Why the Boardroom Needs to Visit the Battlefield - trainingmag.com
July 3, 2013
Using the lessons of historic battlefields to teach 21st century leadership.Article | Wed, 07/03/2013 - 00:00
By Steven L. Ossad, Founder, Applied Battlefield Concepts LLC
Leadership lessons abound. They’re available at the click of a mouse, the touch of a screen, or the link to a video guide/curriculum. Yet the benefits of our high-tech management training techniques often cause us to overlook the lessons of history. Specifically, how can American Revolution and Civil War battlefields help you augment the leadership, collaborative, risk-taking, and communication acumen across your organization?
For more than 100 years, U.S. military personnel have participated in an on-battlefield-location training and development program known as the Staff Ride. Currently, this concept, which is finding its way into 21st century management and training programs, offers HR executives new opportunities to further hone senior managers’ skills. In an age of digital communications, mobile apps, and online learning how can historic battlefields address pressing executive and corporate management training issues? The answer is because history remains one of our best teachers.
Experiential learning is not new, and it’s part of a big market. According to U.S. Census Bureau statistics, American corporations spend an estimated $12.7 billion annually on all types of management development and leadership training programs, and that number is growing at 12 percent per year. Within this environment, the military staff ride has been transformed into the Corporate Staff Ride. Executives who participate in Corporate Staff Rides visit and study a select battlefield for the purpose of drawing parallels between that military campaign and their own corporate issues/challenges, including leader training, supply chain management, timely decision-making, effective communications, and resource deployment.
The Right Place at the Right Time
As with any management training initiative, it’s important that the strategy behind the selection of participants, battlefield/battle, and corporate agenda is aligned. Significant internal leadership changes, external competitive threats, or industry upheavals could suggest a Corporate Staff Ride, as well as ongoing executive questions such as:
• What is the responsibility, and risk, of exhibiting personal initiative?
• Why are some leaders able to exploit opportunity, while others remain frozen in a rapidly changing situation?
• How can we continue to cultivate individual leadership in a global environment?
The selection of the battlefield is as dependent upon the needs and goals of the participants as it is upon logistics.For example, Antietam Creek, where General McClellan watched as his Corps commanders battered Lee’s army, offers an ideal location to discuss the tradeoff between the advantages of a surprise market entry vs. risk to the existing marketplace. Another example: The redoubt defense system at Saratoga encourages debate about the relevant role of technology/engineering and innovation in one’s own corporation.

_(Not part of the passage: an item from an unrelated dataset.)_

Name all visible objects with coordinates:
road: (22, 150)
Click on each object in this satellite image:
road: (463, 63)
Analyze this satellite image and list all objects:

Best Practices and Procedures
Corporate Staff Rides are highly customized experiential learning techniques. The Corporate Staff Ride leader weaves the battlefield history into the larger corporate context and uses it as backdrop to promote frank, face-to-face conversation between the participants. The goal of the Corporate Staff Ride is to help the participants clarify the issues they face, pinpoint positive and negative behaviors around those issues, and better understand how to best leverage their own roles and join forces. The seductiveness of history is exploited, not encouraged.
Corporate Staff Rides have three phases:
Preparation: The Corporate Staff Ride leader will work with you to:
• Review executives’ training needs.
• Select the appropriate battlefield based upon those training needs.

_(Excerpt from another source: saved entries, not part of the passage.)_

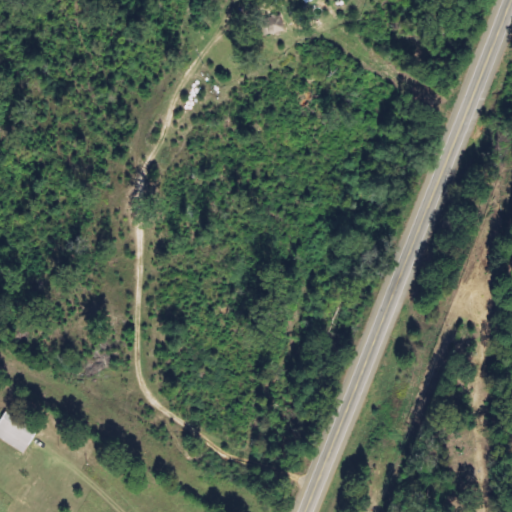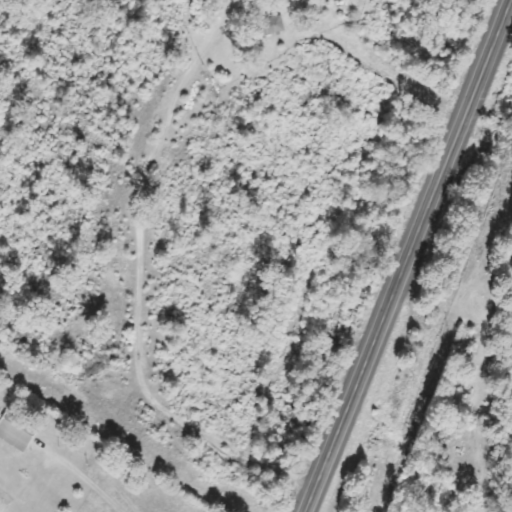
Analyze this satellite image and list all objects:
building: (269, 26)
road: (406, 256)
building: (15, 432)
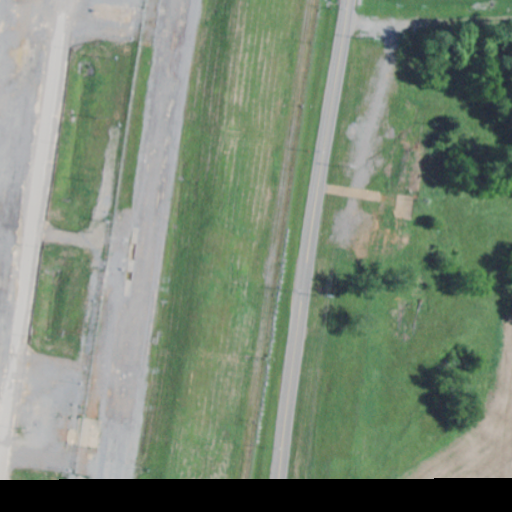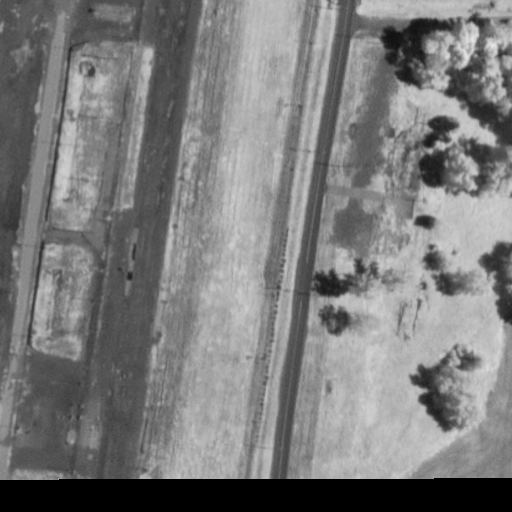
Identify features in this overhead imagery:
road: (33, 227)
road: (311, 256)
building: (116, 271)
building: (110, 470)
building: (44, 510)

• Assign each participant a historical figure and/or battle component, aligned with their individual training needs, for on-site presentation.
• Develop the narrative that links the battlefield history to the boardroom concerns.
• Identify key metrics such as pre- and post-surveys of participants or surveys across individual business units that measure change around a particular issue or procedure following the Corporate Staff Ride experience.
In the Field: The Corporate Staff Rider leader will:
• Lead the visit and on-site discussion.
• Identify the similarities facing the battlefield generals and the executives.
• Provide opportunities for on-site documentation for future reference and review.
Post-Field Follow-Up: The Corporate Staff Ride leader will:
• Review the battlefield history, on-site discussions, and participant interactions to provide insights and analysis about specific boardroom applications.
Ultimately, Corporate Staff Rides offer the lens of history through which to view 21st century business decisions. Executives are better equipped to face their own boardroom challenges by literally standing in a battlefield and asking:
• Did this commander make the right decision at this point in the battle?
• What would I have done based on the available information?
• Did the subordinates perform as expected and fulfill their responsibilities to the leader?
Steven L. Ossad is the founder of Applied Battlefield Concepts LLC, which adopts military training tools for top managers. Author of “Major General Maurice Rose: World War II’s Greatest Forgotten Commander” and a military historian, Ossad worked as a Wall Street sell-side technology analyst for more than 20 years.